Quotations About / On:
No one is born hating another person because of the color of his skin, or his background, or his religion. People must learn to hate, and if they can learn to hate, they can be taught to love, for love comes more naturally to the human heart than its opposite.
The principal difference between love and hate is that love is a irradiation, and hate is a concentration. Love makes everything lovely; hate concentrates itself on the object of its hatred.

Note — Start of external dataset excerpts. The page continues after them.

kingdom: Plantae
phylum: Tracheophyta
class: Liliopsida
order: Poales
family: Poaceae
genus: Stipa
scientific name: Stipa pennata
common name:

(Sydney J. Harris (b. 1917), British-born U.S. journalist, reviewer. "Love and Its Loveless Counterfeits," Strictly Personal, Regnery (1953).)
Always remember, others may hate you. Those who hate you don't win unless you hate them. And then you destroy yourself.

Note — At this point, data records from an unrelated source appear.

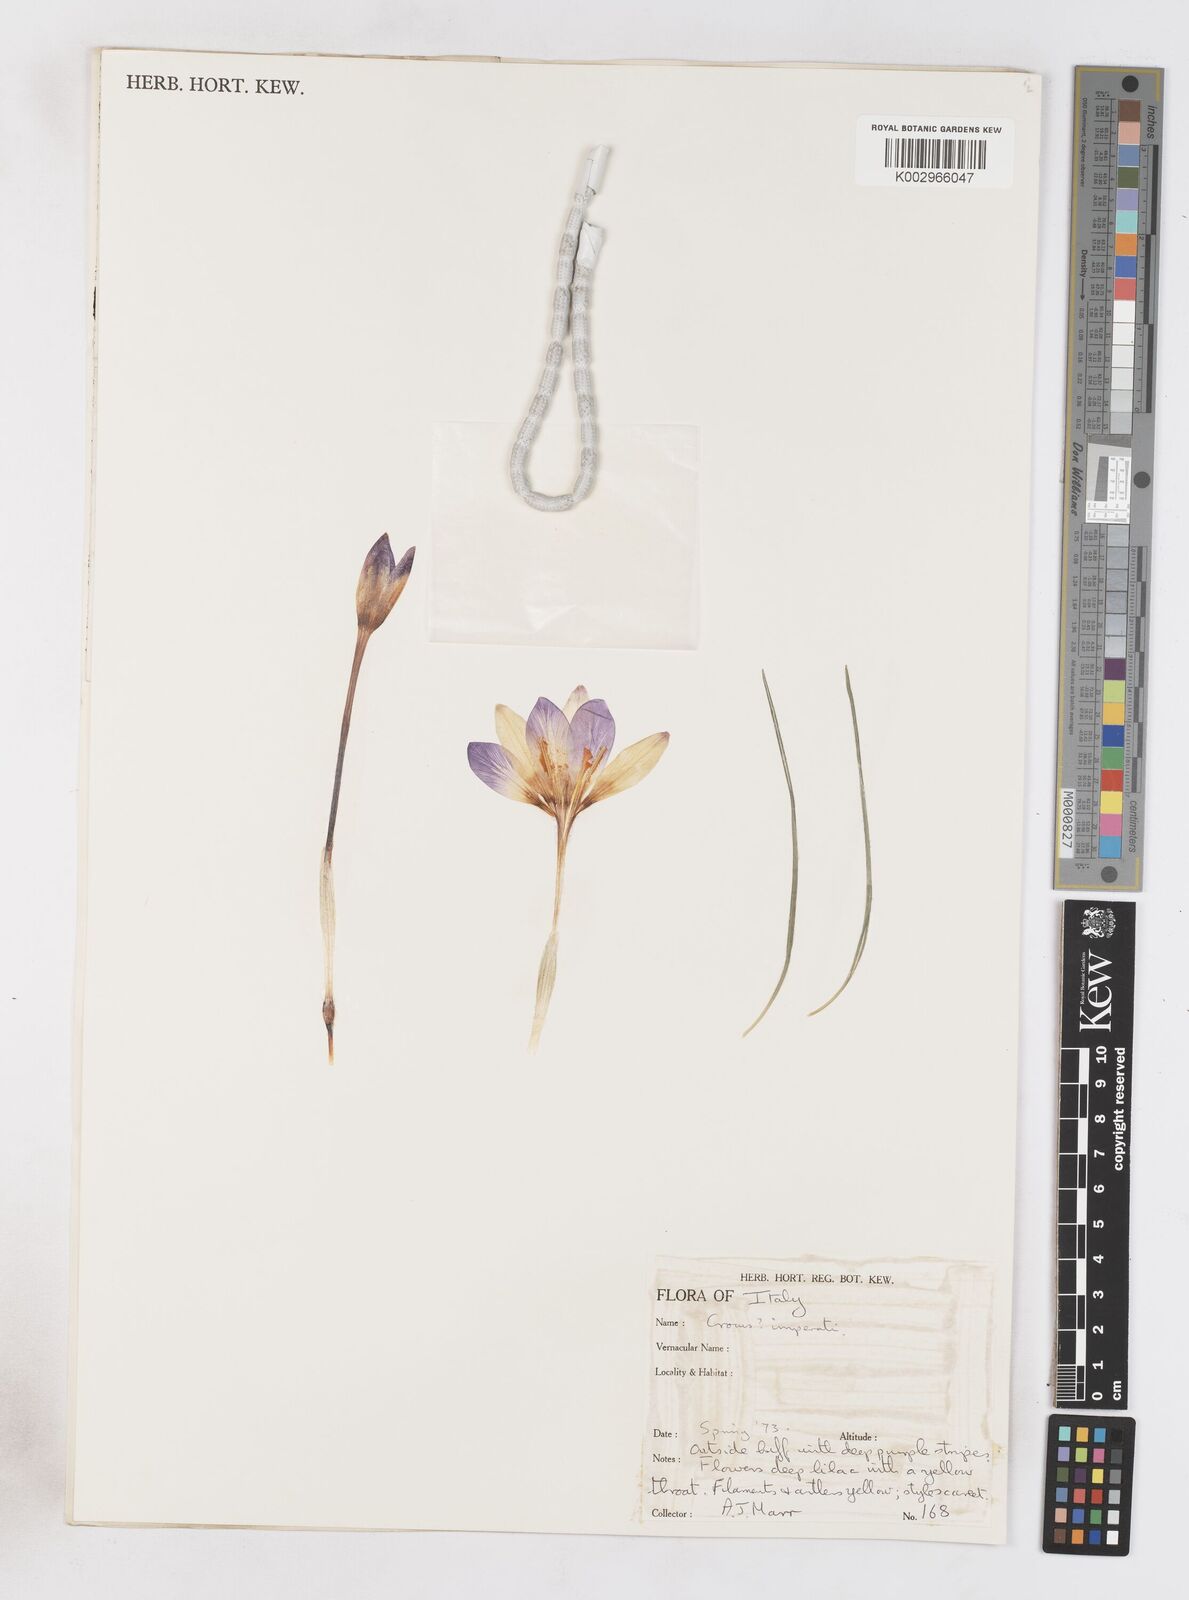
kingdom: Plantae
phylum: Tracheophyta
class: Liliopsida
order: Asparagales
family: Iridaceae
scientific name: Iridaceae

(Richard M. Nixon (1913-1992), U.S. Republican politician, president. speech, Aug. 9, 1974.
To members of his administration, on leaving office.)
I have three phobias which, could I mute them, would make my life as slick as a sonnet, but as dull as ditch water: I hate to go to bed, I hate to get up, and I hate to be alone.
(Tallulah Bankhead (1903-1968), U.S. screen actor. Tallulah, ch. 1 (1952).)
I have loved him too much not to hate him!
(Jean Racine (1639-1699), French playwright. Hermione, in Andromache, act 2, sc. 1 (1667).)
When our hatred is too fierce, it places us beneath those we hate.
(François, Duc De La Rochefoucauld (1613-1680), French writer, moralist. repr. F.A. Stokes Co., New York (c. 1930). Moral Maxims and Reflections, no. 338 (1665-1678), trans. London (1706).)
I hate admitting that my enemies have a point.
(Salman Rushdie (b. 1948), Indian-born-British author. Hamza, in "Mahound," The Satanic Verses (1988).)
Whom we fear more than love, we are not far from hating.
(Samuel Richardson (1689-1761), British novelist. Third edition, London (1751). Clarissa, in Clarissa, vol. 1, p. 20, AMS Press (1990).)
Women have very little idea of how much men hate them.
(Germaine Greer (b. 1939), Australian feminist writer. The Female Eunuch, "Loathing and Disgust," (1970).)
Cats are inquisitive, but hate to admit it.
(Mason Cooley (b. 1927), U.S. aphorist. City Aphorisms, Fifth Selection, New York (1988).)